Makaleler

Toprak kavgaları, toprak devriminin yakıcılığını gösteriyor

Son dönemde toprak paylaşımı sorunu nedeniyle aileler, aşiretler arasında kavga ve ölümlerle sonlanan anlaşmazlıklar toprak sorunun yakıcılığını daha açık bir şekilde gündeme getirmiştir. Farklı illerde bu nedenle yaşanan sorunlar T. Kürdistanı’nda daha ağır sonuçlar doğuracak bir hal almış durumdadır. Diyarbakır’ın Bismil, Silvan, Hazro, Lice ve Ergani ilçeleri ile Batman, Muş ve Mardin’de yaşanan kavgaların hepsi arazi-toprak paylaşımı sorunu yüzünden yaşanmıştır. Sadece T. Kürdistanı’nda değil örneğin Ordu’da 10, 17 ve 18 Ağustos tarihlerinde arazi anlaşmazlığı nedeniyle yaşanan kavgalarda 5 kişi, Düzce’de 19 Ağustos’ta benzer nedenle yaşanan kavgada 2 kişi hayatını kaybetmiştir. (22.08.2013, Milliyet) Bunlar bildiğimiz, medyaya yansıyan olayladır. Aynı nedenlerle farklı bölgelerde pek çok sorun yaşandığını söyleyebiliriz.

Yaşanan olayların hepsinin de toprak sorunu ile ilgili olması bir tesadüf değildir. Türkiye’de özellikle T. Kürdistanı’nda toprağın mülk edinme biçimi ağırlıklı olarak feodaldir. Toprak üzerindeki üretim ilişkisi de yine ağırlıklı olarak yarı-feodaldir. Bir tarafta kapitalizm öncesi feodal mülkiyet biçimi diğer tarafta kapitalist mülkiyet biçimi mevcuttur. Küçük, orta, zengin köylülük, küçük ve büyük toprak ağalığı mevcuttur ve bu toplumsal katmanlar toprak üzerindeki feodal mülkiyet biçimi temelinde ayrıştırmıştır.

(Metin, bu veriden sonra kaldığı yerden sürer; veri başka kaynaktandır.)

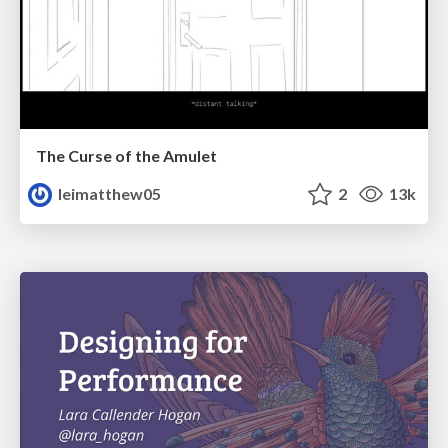
The Curse of the Amulet
leimatthew05
2
13k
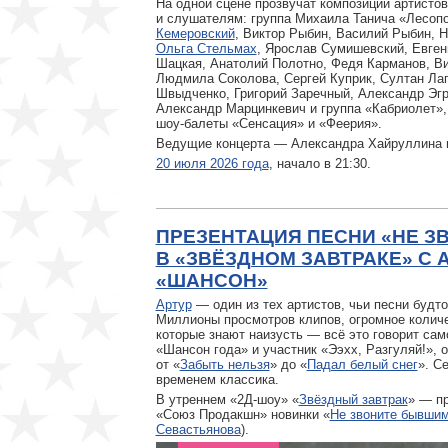
На одной сцене прозвучат композиции артисто
и слушателям: группа Михаила Танича «Лесоп
Кемеровский
, Виктор Рыбин, Василий Рыбин, 
Ольга Стельмах
, Ярослав Сумишевский, Евген
Шацкая, Анатолий Полотно, Федя Карманов, В
Людмила Соколова, Сергей Куприк, Султан Ла
Швыдченко, Григорий Заречный, Александр Эгр
Александр Марцинкевич и группа «Кабриолет»,
шоу-балеты «Сенсация» и «Феерия».
Ведущие концерта — Александра Хайруллина 
20 июля 2026 года
, начало в 21:30.
ПРЕЗЕНТАЦИЯ ПЕСНИ «НЕ 
В «ЗВЁЗДНОМ ЗАВТРАКЕ» С 
«ШАНСОН»
Артур
— один из тех артистов, чьи песни будт
Миллионы просмотров клипов, огромное количе
которые знают наизусть — всё это говорит сам
«Шансон года» и участник «Ээхх, Разгуляй!»,
от «
Забыть нельзя
» до «
Падал белый снег
». С
временем классика.
В утреннем «2Д-шоу» «
Звёздный завтрак
» — п
«Союз Продакшн» новинки «
Не звоните бывши
Севастьянова
).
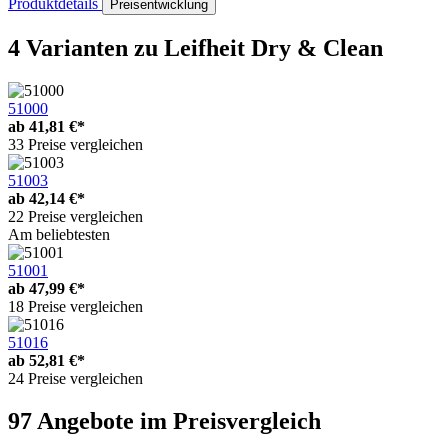
Produktdetails
Preisentwicklung
4 Varianten
zu Leifheit Dry & Clean
51000
ab
41,81 €*
33 Preise vergleichen
51003
ab
42,14 €*
22 Preise vergleichen
Am beliebtesten
51001
ab
47,99 €*
18 Preise vergleichen
51016
ab
52,81 €*
24 Preise vergleichen
97 Angebote im Preisvergleich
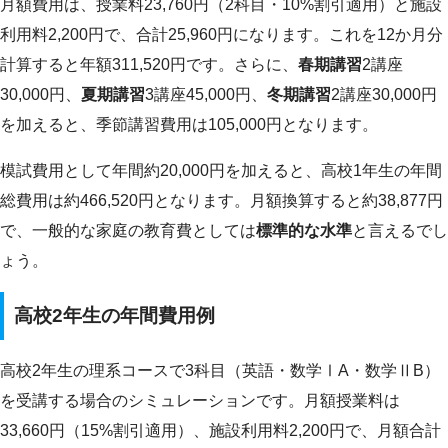
月額費用は、授業料23,760円（2科目・10%割引適用）と施設
利用料2,200円で、合計25,960円になります。これを12か月分
計算すると年額311,520円です。さらに、
春期講習
2講座
30,000円、
夏期講習
3講座45,000円、
冬期講習
2講座30,000円
を加えると、季節講習費用は105,000円となります。
模試費用として年間約20,000円を加えると、高校1年生の年間
総費用は約466,520円となります。月額換算すると約38,877円
で、一般的な家庭の教育費としては
標準的な水準
と言えるでし
ょう。
高校2年生の年間費用例
高校2年生の理系コースで3科目（英語・数学ⅠA・数学ⅡB）
を受講する場合のシミュレーションです。月額授業料は
33,660円（15%割引適用）、施設利用料2,200円で、月額合計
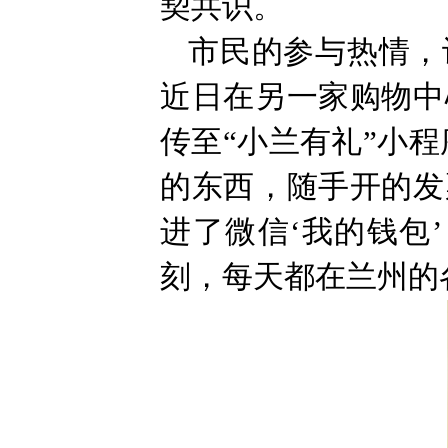
契共识。
市民的参与热情，
近日在另一家购物中
传至“小兰有礼”小程
的东西，随手开的发
进了微信‘我的钱包
刻，每天都在兰州的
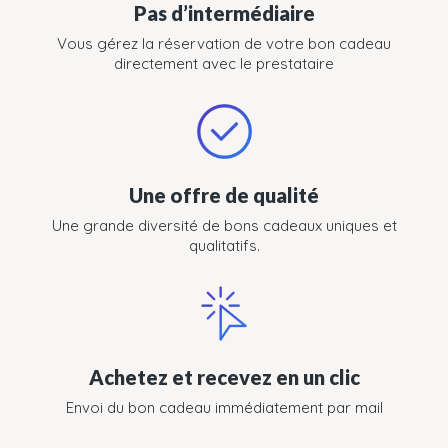
Pas d’intermédiaire
Vous gérez la réservation de votre bon cadeau
directement avec le prestataire
Une offre de qualité
Une grande diversité de bons cadeaux uniques et
qualitatifs.
Achetez et recevez en un clic
Envoi du bon cadeau immédiatement par mail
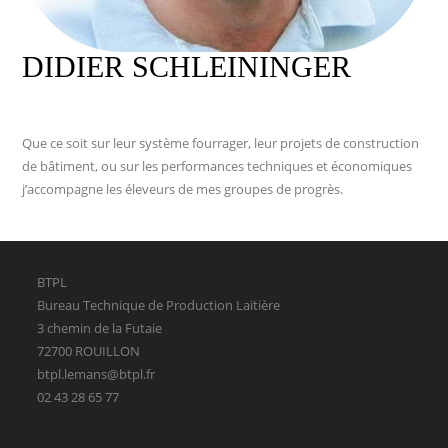
DIDIER SCHLEININGER
Que ce soit sur leur système fourrager, leur projets de construction
de bâtiment, ou sur les performances techniques et économiques
j’accompagne les éleveurs de mes groupes de progrès.
BTPL
Bureau Technique de Production Laitière
3 chemin de la Futaie
72700 ROUILLON
btpl.lemans@btpl.fr
02 43 28 65 77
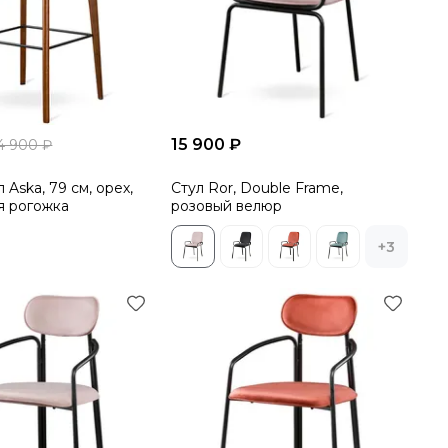
15 900 ₽
4 900 ₽
 Aska, 79 см, орех,
Стул Ror, Double Frame,
я рогожка
розовый велюр
+3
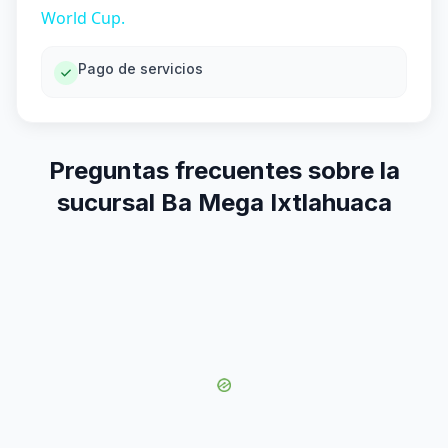
World Cup.
Pago de servicios
Preguntas frecuentes sobre la
sucursal Ba Mega Ixtlahuaca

Köylülüğün ezici çoğunluğu -ki buortalama bir rakam olarak yüzde 70 demektir – geçimlik temelde üretim yapmaktadır. Sahip olduğu sınırlı miktardaki toprakla bundan daha fazlasını yapmak mümkün değil. Bunun yanı- sıra zengin köylülük, küçük ve büyük toprak ağaları ellerindeki topraklar üzerinde köylülere yarı-feodal temelde bir üretim ilişkisi geliştirmenin yanında salt ücretli emekçi çalıştırarak kapitalist üretim de gerçekleştirmektedir. Öte yandan kapitalist tarım şirketleri, bankalar, tüccarlar tarafından mülk edinilen veya işletilen tarım arazileri de mevcuttur ve buralarda kapitalist üretim ilişkisi söz konusudur. Toprak üzerindeki bu mülkiyet ve üretim ilişkisi ezilen, sömürülen, açlık ve yoksulluk içinde yaşanan milyonlarca köylü demektir ve her daim çatışmanın, mücadelenin nedeni, temelidir.

Özellikle yoksul köylülüğün küçük ve orta toprakları ya hile ve zorla ya toplulaştırma ya da ödeyemediği borcu vb. nedenlerle ellerinden alınmaktadır. Bu durum, sorunu ağırlaştırmaktadır.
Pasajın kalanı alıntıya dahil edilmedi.